**EXERCISE DIRECTIONS**
Reproduce the data below word for word, beginning with the line that contains "20. Januar 2014" and continuing through the line that contains "anderes ist mir aufg", both included.

• • • • • • •

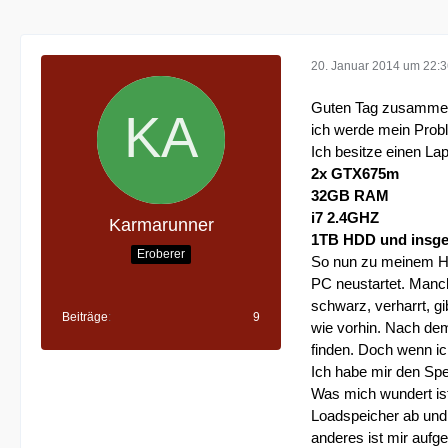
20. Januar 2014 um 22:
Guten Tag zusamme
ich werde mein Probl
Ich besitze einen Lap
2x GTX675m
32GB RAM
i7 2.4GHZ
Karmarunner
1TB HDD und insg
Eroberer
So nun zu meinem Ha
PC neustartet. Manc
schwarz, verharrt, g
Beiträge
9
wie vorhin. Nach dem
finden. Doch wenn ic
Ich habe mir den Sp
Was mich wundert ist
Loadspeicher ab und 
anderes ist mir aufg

• • • • • • •

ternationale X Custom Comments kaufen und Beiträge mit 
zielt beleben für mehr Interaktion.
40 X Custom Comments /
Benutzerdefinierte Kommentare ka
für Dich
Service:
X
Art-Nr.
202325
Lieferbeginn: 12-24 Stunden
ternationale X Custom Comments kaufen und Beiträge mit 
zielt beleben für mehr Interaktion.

• • • • • • •

**TASK ANSWER**
20. Januar 2014 um 22:
Guten Tag zusamme
ich werde mein Probl
Ich besitze einen Lap
2x GTX675m
32GB RAM
i7 2.4GHZ
Karmarunner
1TB HDD und insg
Eroberer
So nun zu meinem Ha
PC neustartet. Manc
schwarz, verharrt, g
Beiträge
9
wie vorhin. Nach dem
finden. Doch wenn ic
Ich habe mir den Sp
Was mich wundert ist
Loadspeicher ab und 
anderes ist mir aufg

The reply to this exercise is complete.